→ **TEXT SEGMENT**:
--*--

Day 16: How can I dive deeper into my writing?
Do you remember learning to read and write?
There were a few basics I feel pretty confident that we all learned.
First, we learned that a sentence always starts with an upper case letter. Then we learned a little about punctuation.
Not long after that, teachers started to encourage us to add more details to our writing. Sentences grew from “I like to play at the park” to “I like to play on the slide and swing at the park with my friends.”
Later we might have added details about the slide being red and that sometimes the sun would heat it up so that it burned our legs on the way down. Maybe we beefed up our story with the deets about mommy holding us while we cried until our legs felt better.
See what just happened there.
Detail is how you go deeper. And at some point in your education, whether it was public, private, or home, you learned about adding details.
In college you may have learned how to write for the academy (not as in “I’d like to thank the Academy…” that came later). You learned what was acceptable for your professors. You learned the rules of the game well enough to earn your degree.
What kind of writing do you do now? Grants? Business proposals? Menus? Emails to your employees or employer?
Do you text or use inner-office message tools? Are you writing for a blog?
How detailed is the writing you do now on a daily basis?
(It’s funny how we write in the simplest of sentences as kids, expand that skillset for years by learning to add details and information, and then often in adult settings, we revert back to short and sweet.)
The lessons we learned as we made our way through school about adding more detail and depth to our writing is exactly how you can dive deeper into your journal writing experience.

--*--

Data entries:
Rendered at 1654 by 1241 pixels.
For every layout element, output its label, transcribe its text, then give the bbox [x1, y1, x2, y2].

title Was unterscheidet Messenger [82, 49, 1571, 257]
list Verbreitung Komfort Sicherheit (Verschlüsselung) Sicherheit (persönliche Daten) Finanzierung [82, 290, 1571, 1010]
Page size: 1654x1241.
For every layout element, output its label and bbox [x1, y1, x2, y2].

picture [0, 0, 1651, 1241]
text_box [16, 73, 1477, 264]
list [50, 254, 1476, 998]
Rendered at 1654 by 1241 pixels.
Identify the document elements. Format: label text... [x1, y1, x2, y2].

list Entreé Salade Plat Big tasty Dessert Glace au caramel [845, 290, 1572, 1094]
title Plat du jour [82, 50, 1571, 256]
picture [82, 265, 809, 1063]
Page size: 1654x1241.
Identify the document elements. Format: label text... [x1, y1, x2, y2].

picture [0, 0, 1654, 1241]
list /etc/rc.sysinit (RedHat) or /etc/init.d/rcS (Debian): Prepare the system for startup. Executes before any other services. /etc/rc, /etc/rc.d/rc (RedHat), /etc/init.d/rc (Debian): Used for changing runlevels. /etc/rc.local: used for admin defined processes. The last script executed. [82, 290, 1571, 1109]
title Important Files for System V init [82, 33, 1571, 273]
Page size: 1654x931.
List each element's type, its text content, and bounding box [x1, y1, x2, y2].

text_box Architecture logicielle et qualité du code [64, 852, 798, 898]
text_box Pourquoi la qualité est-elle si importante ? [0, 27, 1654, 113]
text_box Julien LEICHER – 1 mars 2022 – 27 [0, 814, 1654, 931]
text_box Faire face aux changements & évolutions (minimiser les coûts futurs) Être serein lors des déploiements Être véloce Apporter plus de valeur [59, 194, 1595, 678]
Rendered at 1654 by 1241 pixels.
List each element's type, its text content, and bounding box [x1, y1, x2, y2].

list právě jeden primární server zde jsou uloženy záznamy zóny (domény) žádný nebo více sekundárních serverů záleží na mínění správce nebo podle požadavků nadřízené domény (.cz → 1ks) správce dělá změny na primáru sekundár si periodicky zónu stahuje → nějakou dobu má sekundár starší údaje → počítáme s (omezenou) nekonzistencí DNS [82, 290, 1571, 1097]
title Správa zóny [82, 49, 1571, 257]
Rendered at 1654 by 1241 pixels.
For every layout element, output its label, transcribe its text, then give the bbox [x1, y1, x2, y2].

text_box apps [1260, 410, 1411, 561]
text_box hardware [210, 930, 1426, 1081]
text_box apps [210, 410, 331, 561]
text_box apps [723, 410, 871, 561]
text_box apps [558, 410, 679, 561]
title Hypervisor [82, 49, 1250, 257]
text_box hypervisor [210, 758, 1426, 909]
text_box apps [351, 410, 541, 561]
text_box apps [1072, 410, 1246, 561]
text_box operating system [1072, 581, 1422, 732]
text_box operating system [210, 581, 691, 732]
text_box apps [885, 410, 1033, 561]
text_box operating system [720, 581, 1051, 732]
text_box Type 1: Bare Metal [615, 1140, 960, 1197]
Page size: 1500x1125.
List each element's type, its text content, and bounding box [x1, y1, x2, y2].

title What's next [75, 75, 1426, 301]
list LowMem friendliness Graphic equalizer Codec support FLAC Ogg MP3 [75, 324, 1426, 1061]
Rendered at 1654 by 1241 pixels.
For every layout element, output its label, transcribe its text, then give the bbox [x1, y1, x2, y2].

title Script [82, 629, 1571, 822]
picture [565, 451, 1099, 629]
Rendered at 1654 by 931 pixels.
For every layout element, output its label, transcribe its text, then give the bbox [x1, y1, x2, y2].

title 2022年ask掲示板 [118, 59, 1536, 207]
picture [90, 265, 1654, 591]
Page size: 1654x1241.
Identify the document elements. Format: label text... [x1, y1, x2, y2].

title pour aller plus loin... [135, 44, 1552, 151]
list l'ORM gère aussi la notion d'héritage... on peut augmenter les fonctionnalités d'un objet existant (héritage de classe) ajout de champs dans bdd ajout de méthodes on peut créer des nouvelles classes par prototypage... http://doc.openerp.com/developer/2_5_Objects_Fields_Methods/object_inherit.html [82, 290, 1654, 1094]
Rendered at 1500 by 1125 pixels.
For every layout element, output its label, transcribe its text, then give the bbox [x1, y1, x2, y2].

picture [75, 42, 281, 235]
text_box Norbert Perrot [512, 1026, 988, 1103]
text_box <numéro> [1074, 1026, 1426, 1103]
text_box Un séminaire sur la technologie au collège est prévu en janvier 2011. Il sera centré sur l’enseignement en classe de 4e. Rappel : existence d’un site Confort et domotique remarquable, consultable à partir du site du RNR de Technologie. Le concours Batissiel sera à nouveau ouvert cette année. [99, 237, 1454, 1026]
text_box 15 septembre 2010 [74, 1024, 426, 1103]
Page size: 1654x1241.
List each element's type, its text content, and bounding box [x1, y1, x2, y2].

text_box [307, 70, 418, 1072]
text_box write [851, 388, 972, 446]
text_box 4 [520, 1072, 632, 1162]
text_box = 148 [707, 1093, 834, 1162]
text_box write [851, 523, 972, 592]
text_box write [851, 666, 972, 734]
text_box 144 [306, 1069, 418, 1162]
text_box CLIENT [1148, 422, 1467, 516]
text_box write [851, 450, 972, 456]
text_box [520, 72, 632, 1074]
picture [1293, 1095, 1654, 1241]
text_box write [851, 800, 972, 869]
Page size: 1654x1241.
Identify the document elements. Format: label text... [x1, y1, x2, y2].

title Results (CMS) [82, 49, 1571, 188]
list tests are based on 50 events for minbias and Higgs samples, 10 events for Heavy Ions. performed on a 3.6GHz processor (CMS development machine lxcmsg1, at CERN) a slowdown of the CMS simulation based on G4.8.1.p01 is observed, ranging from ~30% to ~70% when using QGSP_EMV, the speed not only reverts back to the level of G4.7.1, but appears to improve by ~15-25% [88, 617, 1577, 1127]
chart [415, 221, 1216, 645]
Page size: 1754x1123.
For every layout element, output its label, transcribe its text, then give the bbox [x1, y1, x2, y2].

--*--

→ **TO DO**:
**A.** Summarize the piece on adding detail to writing in two sentences.
**B.** Extend the piece on adding detail to writing, picking up right after its final sentence.

→ **FINAL ANSWERS**:
**A.** In school we learned to start sentences with a capital letter and use punctuation, and then we were encouraged to add details, which is how writing goes deeper. As adults we often return to short and simple writing, but those lessons about adding detail and depth are how you can dive deeper into journal writing.

**B.**
Are you a prompt user? If you find that a prompt isn’t stimulating enough, try responding to the original question and then deepening your experience by answering the number one curiosity question of all time: Why?
You can do this with almost any prompt. If you are responding to this one – what is the most memorable Fourth of July you had as a child? – and your initial response is “the year we moved to California” you can deepen this response by answering the question “why?”
Adding more detail to intensify your writing experience is an easy concept. What makes it hard is the training we had about this as kids.
When we were in school and learning to write by adding more, applying rules of grammar and punctuation, and earning grades for it, we could very easily get nervous about our writing.
Writing is personal. It comes from within. Even if you’re researching a topic and dissecting what you read to put into your words, there was still a level of judgment coming down the pipeline.
We would turn in our writing for someone else to review, edit, grade, or give comments on.
What would happen to us as writers when we were writing for another person?
We would start to write for them.
There are few people on the planet who get excited about being critiqued. Or graded. It’s perfectly natural to want a first attempt to be perfect.
So, we hold back and try to write to please another person. And we had years of training in doing this.
Now it’s time to write just for you. No one is looking. No one is judging. There will be no grades assigned.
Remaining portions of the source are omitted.